The power of boring

Dharmesh Shah has written a great post about the power of polarization over on

I find the "be remarkable" message tremendously inspiring and exciting. It makes me think.

And yet …

… is it actually true that curve-jumping companies selling remarkable products to a small but polarised audience are more successful than boring companies selling average products to average people?

I’m not convinced. For every Apple there’s a Microsoft; for every for Twitter a SAS institute; for every 37signals, an SAP. There are a lot of very boring, very succesful companies quietly knuckling down to the boring business of figuring out what customers want, building it and then selling it to them.

The ‘remarkable’ companies are, by definition, companies that stick in our minds. But we shouldn’t blindly follow them, basing our decisions on individual, vivid and easy-to-recall examples when the data lies in the dull.
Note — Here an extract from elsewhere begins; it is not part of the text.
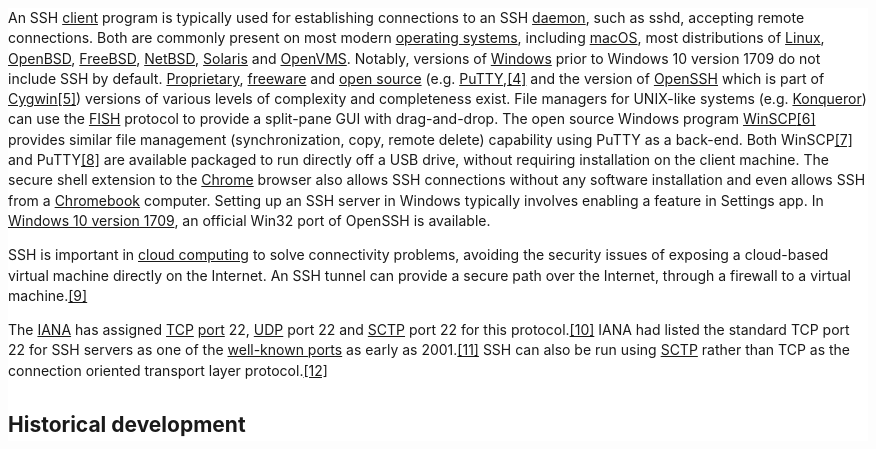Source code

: An SSH  [client](https://en.wikipedia.org/wiki/Client_(computing) "Client (computing)")  program is typically used for establishing connections to an SSH  [daemon](https://en.wikipedia.org/wiki/Daemon_(computer_software) "Daemon (computer software)"), such as sshd, accepting remote connections. Both are commonly present on most modern  [operating systems](https://en.wikipedia.org/wiki/Operating_systems "Operating systems"), including  [macOS](https://en.wikipedia.org/wiki/MacOS "MacOS"), most distributions of  [Linux](https://en.wikipedia.org/wiki/Linux "Linux"),  [OpenBSD](https://en.wikipedia.org/wiki/OpenBSD "OpenBSD"),  [FreeBSD](https://en.wikipedia.org/wiki/FreeBSD "FreeBSD"),  [NetBSD](https://en.wikipedia.org/wiki/NetBSD "NetBSD"),  [Solaris](https://en.wikipedia.org/wiki/Solaris_(operating_system) "Solaris (operating system)")  and  [OpenVMS](https://en.wikipedia.org/wiki/OpenVMS "OpenVMS"). Notably, versions of  [Windows](https://en.wikipedia.org/wiki/Windows "Windows")  prior to Windows 10 version 1709 do not include SSH by default.  [Proprietary](https://en.wikipedia.org/wiki/Proprietary_software "Proprietary software"),  [freeware](https://en.wikipedia.org/wiki/Freeware "Freeware")  and  [open source](https://en.wikipedia.org/wiki/Open-source_software "Open-source software")  (e.g.  [PuTTY](https://en.wikipedia.org/wiki/PuTTY "PuTTY"),[[4]](https://en.wikipedia.org/wiki/Secure_Shell#cite_note-4)  and the version of  [OpenSSH](https://en.wikipedia.org/wiki/OpenSSH "OpenSSH")  which is part of  [Cygwin](https://en.wikipedia.org/wiki/Cygwin "Cygwin")[[5]](https://en.wikipedia.org/wiki/Secure_Shell#cite_note-5)) versions of various levels of complexity and completeness exist. File managers for UNIX-like systems (e.g.  [Konqueror](https://en.wikipedia.org/wiki/Konqueror "Konqueror")) can use the  [FISH](https://en.wikipedia.org/wiki/Files_transferred_over_shell_protocol "Files transferred over shell protocol")  protocol to provide a split-pane GUI with drag-and-drop. The open source Windows program  [WinSCP](https://en.wikipedia.org/wiki/WinSCP "WinSCP")[[6]](https://en.wikipedia.org/wiki/Secure_Shell#cite_note-6)  provides similar file management (synchronization, copy, remote delete) capability using PuTTY as a back-end. Both WinSCP[[7]](https://en.wikipedia.org/wiki/Secure_Shell#cite_note-7)  and PuTTY[[8]](https://en.wikipedia.org/wiki/Secure_Shell#cite_note-8)  are available packaged to run directly off a USB drive, without requiring installation on the client machine. The secure shell extension to the  [Chrome](https://en.wikipedia.org/wiki/Google_Chrome "Google Chrome")  browser also allows SSH connections without any software installation and even allows SSH from a  [Chromebook](https://en.wikipedia.org/wiki/Chromebook "Chromebook")  computer. Setting up an SSH server in Windows typically involves enabling a feature in Settings app. In  [Windows 10 version 1709](https://en.wikipedia.org/wiki/Windows_10_version_history#Version_1709_(Fall_Creators_Update) "Windows 10 version history"), an official Win32 port of OpenSSH is available.

SSH is important in  [cloud computing](https://en.wikipedia.org/wiki/Cloud_computing "Cloud computing")  to solve connectivity problems, avoiding the security issues of exposing a cloud-based virtual machine directly on the Internet. An SSH tunnel can provide a secure path over the Internet, through a firewall to a virtual machine.[[9]](https://en.wikipedia.org/wiki/Secure_Shell#cite_note-9)

The  [IANA](https://en.wikipedia.org/wiki/Internet_Assigned_Numbers_Authority "Internet Assigned Numbers Authority")  has assigned  [TCP](https://en.wikipedia.org/wiki/Transmission_Control_Protocol "Transmission Control Protocol")  [port](https://en.wikipedia.org/wiki/Port_(computer_networking) "Port (computer networking)")  22,  [UDP](https://en.wikipedia.org/wiki/User_Datagram_Protocol "User Datagram Protocol")  port 22 and  [SCTP](https://en.wikipedia.org/wiki/Stream_Control_Transmission_Protocol "Stream Control Transmission Protocol")  port 22 for this protocol.[[10]](https://en.wikipedia.org/wiki/Secure_Shell#cite_note-10)  IANA had listed the standard TCP port 22 for SSH servers as one of the  [well-known ports](https://en.wikipedia.org/wiki/List_of_well-known_ports_(computing) "List of well-known ports (computing)")  as early as 2001.[[11]](https://en.wikipedia.org/wiki/Secure_Shell#cite_note-11)  SSH can also be run using  [SCTP](https://en.wikipedia.org/wiki/SCTP "SCTP")  rather than TCP as the connection oriented transport layer protocol.[[12]](https://en.wikipedia.org/wiki/Secure_Shell#cite_note-12)

## Historical development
5 responses to “The power of boring”

  1. Simon Galbraith says:

    Neil – I couldn’t agree more. A lot of the examples from Seth Godin and others are those that anecdotally appear to agree with them, without a deep analysis of the true reason for their success. For example Southwest Airlines is held up as a poster child of how you can succeed by loving your customers (their stock market ticker is LUV). However Ryanair, which has roughly the same business model, treats its customers with contempt (Ryanair has been voted as the World’s Least Favorite Airline by TripAdvisor). Both are really successful despite having polar opposite approaches to customer service. I’d guess both airlines have succeeded because they do the boring bits of operating a low cost model brilliantly.
    I think you are correct that satisfying the core requirements of what customers truly need is much more important than getting a small group of people very very excited.

  2. Corey says:

    But there’s more to running a business than turning a profit. Or at least, there can be. For me the reason the curve-jumpers are exciting and inspirational is because they provide a model for business success that ALSO provides a model for “spiritual” success. They break down the old idea that you can either make money or do what you love.
    CAN you succeed by being a ruthless cold-hearted bastard? Clearly, for certain definitions of “success”, anyway.
    But I don’t WANT to be a ruthless cold-hearted bastard. I’ll never be any good at it, anyway, and it doesn’t sound like much fun. The reason I’m more interested in the Southwests and Apples isn’t because I think they offer the ONLY path to success, but because they offer a path to business success that looks like fun to me.
    And life’s too short to not have fun.

  3. brydon says:

    I didn’t take Dharmesh’s post to mean you couldn’t be boring. If some people call your product boring then you’ve polarized people haven’t you? I took it to say take a stand, piss some people off. Being boring pisses some people off.

  4. I think a distinction should be made between seemingly boring, fairly mass-market products and niche markets. Actually, SAS has been a revoluntionary company in many ways, most significantly in the way it treats employees. The reverence for the company is astounding, even among people who have no idea about its business. As for Southwest, yes, they do treat customers well, but I like them primarily for their new boarding system, their on-time record, and cheap fares. That sounds boring, but when placed in context with the competition, it’s amazing.
    I’m convinced that given a singular vision and execution excellence, a company can be remarkable with the most pedestrian of products.

  5. Alison says:

    Twitter vs SAS. I love them both – but that’s an interesting juxtaposition.
    I wonder, is it possible to be both boring and exciting? How can we challenge larger *quiet* companies to continue providing products that customers really need and to anticipate future needs at the same time?
    From my perspective as a SAS marketer, I also enjoy the challenge of finding new ways to make analytics sound cool.